Lately, research effort has focused upon Carbon Dioxide (CO2) sequestration by ‘direct’ Carbonation of Olivine or Serpentine. In these recent methods, Carbon Dioxide (CO2) is sequestered without acid pre-treatment of Silicate feedstock. An Olivine reaction is:Mg2SiO4+2CO2→2MgCO3+SiO2  (5)
Moreover, for Serpentine, a corresponding reaction is:Mg3Si2O5(OH)4+3CO2→3MgCO3+2SiO2+2H2O  (6)
Experiments to determine the kinetics of these reactions (5) and (6) have shown that such reactions also suffer from poor energy efficiency and a high cost when up-scaled to an industrial plant. In order to accelerate the reactions (5) and (6), high temperatures in a range of 600° C. to 650° C. are required. In a fuel-fired industrial power plant, attainment of such high temperatures would translate to a requirement of approximately 200 kW-h of electricity per tonne of Serpentine feedstock. Moreover, with a fossil fuel containing 1 tonne of Carbon, nearly 3.7 tonnes of Carbon Dioxide (CO2) is produced. Each tonne of Carbon Dioxide (CO2) consumes more than 2 tonnes of Serpentine during Carbonation. Combined with a pre-capture step to separate and pressurise CO2 from flue gas, the power required for Serpentine dehydroxylation is around 20-30% of total power output from such fuel-fired industrial power plant. All these considerations lead to a huge energy penalty threatening the economic feasibility of this sequestration process.
In a published U.S. Pat. No. 8,114,374B2 (BLENCOE), “Carbonation of metal Silicates for long-term CO2 sequestration”, there is described a method (hereinafter “Blencoe's method”) of reacting a Silicate with an alkali metal hydroxide in an aqueous solution. The reaction with Carbon Dioxide (CO2) is then used to carbonate the metal formerly contained in the metal Silicate. This method has drawbacks of inefficiencies and poor overall Carbon capture properties. Blencoe's method comprises three steps:    (1) reacting a metal silicate with a caustic alkali-metal hydroxide to produce a hydroxide of the metal formerly contained in the silicate;    (2) reacting carbon dioxide with at least one of a caustic alkali-metal hydroxide and an alkali-metal silicate to produce at least one of an alkali-metal carbonate and an alkali-metal bicarbonate; and    (3) reacting the metal hydroxide product of step (a) with at least one of the alkali-metal carbonate and the alkali-metal bicarbonate produced in step (b) to produce a carbonate of the metal formerly contained in the metal silicate of step (a).
In Blencoe's first step (1), the alkali-metal hydroxide is in aqueous solution which limits the maximum reaction temperature to the vapour pressure of the aqueous solution at the pressure under which the reaction is carried out.

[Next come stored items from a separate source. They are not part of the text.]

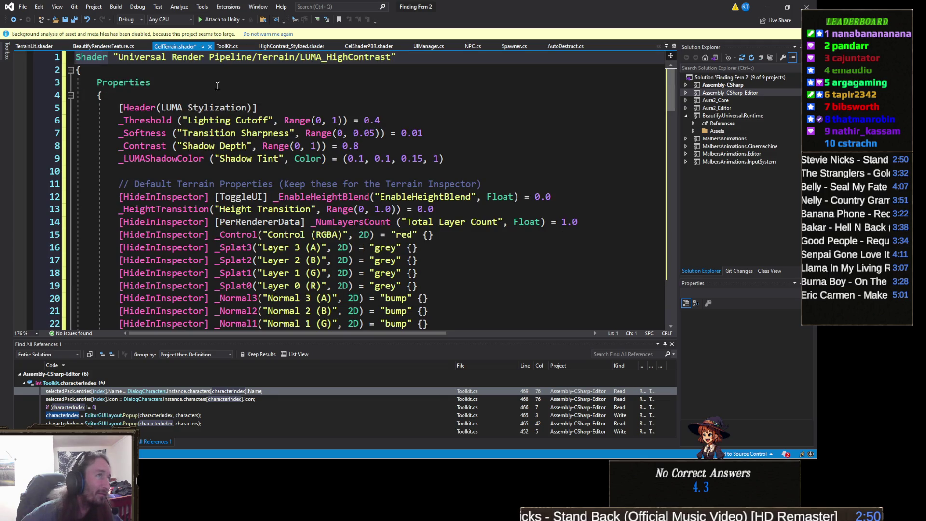
pyautogui.press('ctrl+z')
pyautogui.press('ctrl+z')
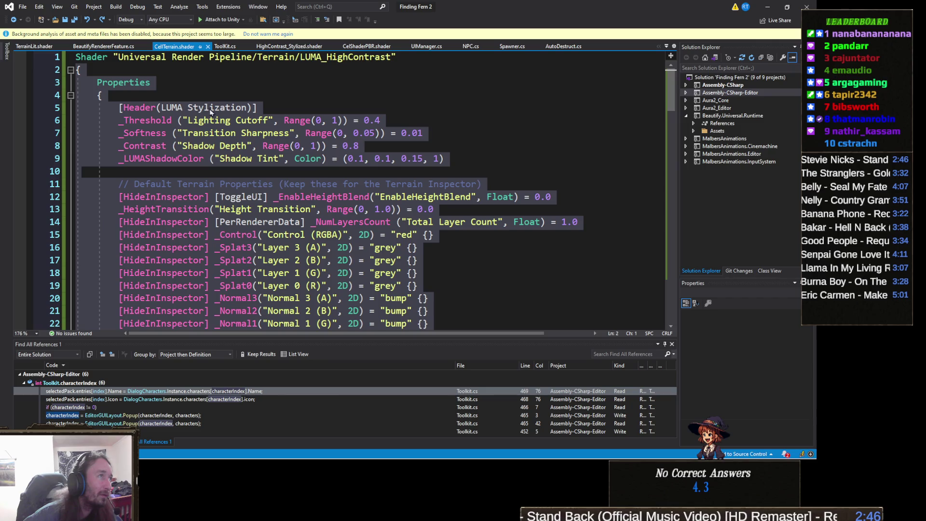
pyautogui.press('ctrl+z')
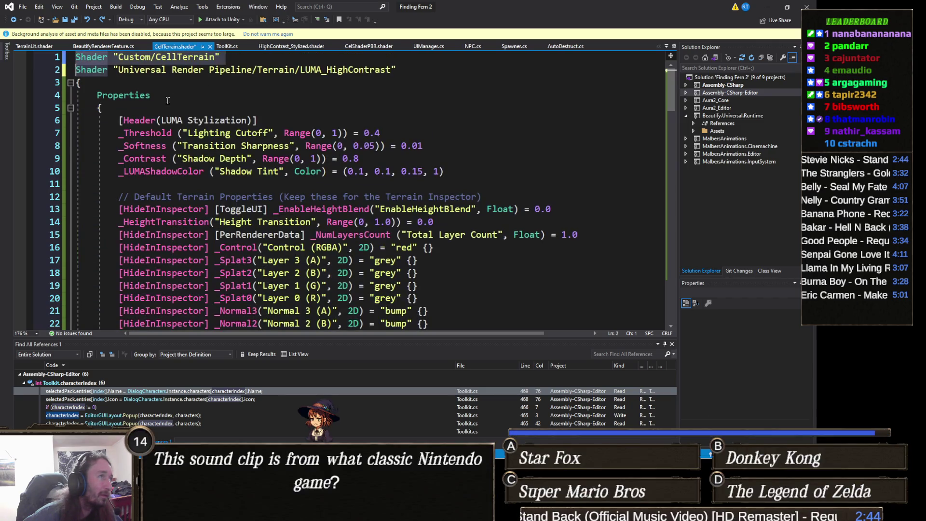
# - Delete the duplicate Universal Render Pipeline shader name line and save CellTerrain.shader
pyautogui.press('shift+Down')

A low reaction temperature limits the reaction rate at atmospheric pressure, while use of a pressurised vessel increases process costs. Alkali-metal hydroxides, such as NaOH and KOH, used in steps (1) and (2) are energy-intensive and expensive chemicals to manufacture. In Blencoe's second step (1), alkali-metal hydroxide, additional to that used in step (1), is used to react with Carbon Dioxide. In Blencoe's second and third steps (2) and (3), an elevated pressure is required, namely having implied costs of a pressure vessel, in the range between the vapour pressure of water at the reaction temperature and 50 Bar. It is doubtful that the overall process described is able to sequester more Carbon Dioxide as a metal carbonate than is generated as a consequence of manufacture of the alkali-metal hydroxides consumed in the process, or that the process is any cheaper to operate than Carbon Dioxide sequestration processes described in the prior art.
Therefore there is an urgent need to develop a process which is energy efficient, has a high throughput and is more cost effective than the prior art so that it can be used industrially.
From the foregoing, it will be appreciated that the known methods of processing and the systems for mineral Carbonation and Carbon Dioxide (CO2) sequestration, are neither optimal in their manner of operation nor adaptable to broader applications in a cost effective manner.